Tool to remove corrupted parts of corrupt shards

[DaveCTurner]

Today, if we detect shard corruption then we mark the store as corrupt and refuse to open it again. If there are no replicas then you might be able to use Lucene’s CheckIndex to remove the corrupted segments, although this does not remove the corruption marker, requires knowledge of our filesystem layout, and might be tricky to do in a containerised or heavily automated environment. The only way forward via the API is to force the allocation of an empty primary which drops all the data in the shard. We have an index.shard.check_on_startup: fix setting but this is suboptimal for a couple of reasons:

• it’s index-wide and requires closing and verifying the whole index.
• it has no effect on shards that have a corruption marker, because the corruption marker is checked before this option takes effect.

(it also does nothing in versions 6.0 and above, but that's another story)

The Right Way™ to recover a corrupted shard is certainly to fail it and recover another copy from one of its replicas, assuming such a thing exists, but we’ve seen a couple of cases recently where a user was running without replicas, e.g. to do a bulk load of data (which we sorta suggest might be a good idea sometimes) and hit some corruption that they'd have preferred to recover from with a bit of data loss rather than by restarting the load or allocating an empty primary.

I propose removing the fix option of the index.shard.check_on_startup setting and instead adding another dangerous forced allocation command that can attempt to allocate a primary on top of a corrupt store by fixing the store and removing its corruption marker.
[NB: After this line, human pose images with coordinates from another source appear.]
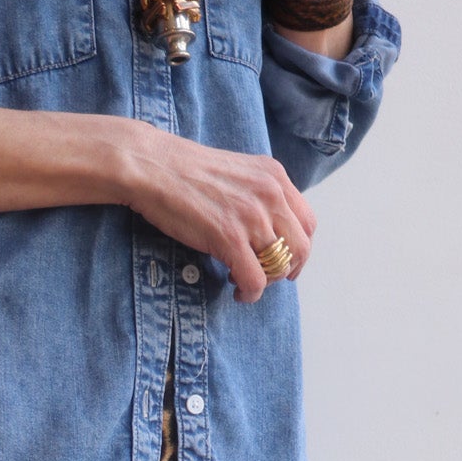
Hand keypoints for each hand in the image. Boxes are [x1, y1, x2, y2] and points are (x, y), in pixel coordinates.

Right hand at [118, 121, 315, 301]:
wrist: (154, 167)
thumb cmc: (186, 172)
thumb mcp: (238, 172)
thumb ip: (258, 195)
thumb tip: (266, 229)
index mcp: (275, 177)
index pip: (307, 222)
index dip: (298, 248)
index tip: (283, 260)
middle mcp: (270, 195)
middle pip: (301, 247)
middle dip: (286, 269)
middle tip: (267, 276)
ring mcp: (252, 217)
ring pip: (281, 266)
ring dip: (265, 282)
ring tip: (243, 281)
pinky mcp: (230, 239)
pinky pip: (256, 280)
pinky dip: (250, 293)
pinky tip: (236, 291)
/cc @tsouza @ywelsch re. this forum thread

---

Actual points and opened questions:

• Tool name: elasticsearch-shard with subcommand remove-corrupted-segments
  • the main goal is to fix corrupted index - the action is destructive - therefore no any fix or repair, avoid truncate as it is far from Lucene terminology
• Available options for remove-corrupted-segments:
  • --index-name index_name and --shard-id shard_id (mandatory)
    • alternative: -d path_to_index_folder or --dir path_to_index_folder
  • --dry-run do fast check without actual dropping of corrupted segments
  • no options means exorcise - interactive keyboard confirmation is required
• merge elasticsearch-translog into elasticsearch-shard
  • elasticsearch-translog becomes elasticsearch-shard truncate-translog
  • elasticsearch-translog has only -d option to specify folder - it would be nice to have --index-name index_name and --shard-id shard_id
• Exit immediately if there is no corruption marker file
  • for both cases
• actually missed segments are unrecoverable case with checkIndex
  • we leave it as unrecoverable case - with referring to how to allocate an empty shard
  • there is a room for improvement - LUCENE-6762.

[elasticmachine]

Pinging @elastic/es-distributed

[bleskes]

+1. That settings is dangerous :(

[DaveCTurner]

We (@elastic/es-distributed) discussed this today and decided:

• removing index.shard.check_on_startup: fix is the right thing to do.

• fixing a corrupted shard should not be done online, via the API, but we should have an offline tool, similar to the translog tool, that can fix it without requiring the user to descend into the filesystem by hand.

[vladimirdolzhenko]

It has been observed that index.shard.check_on_startup is broken since 6.0.0 and in fact no any other value rather true/false -

elasticsearch/server/src/main/java/org/elasticsearch/index/shard/IndexShard.java

Line 1292 in f04c579

if (Booleans.isTrue(checkIndexOnStartup)) {

[tsouza]

I don't think this is correct

elasticsearch/server/src/main/java/org/elasticsearch/index/shard/IndexShard.java

Line 1890 in f04c579

private void doCheckIndex() throws IOException {

UPDATE: It seems that method is dead code.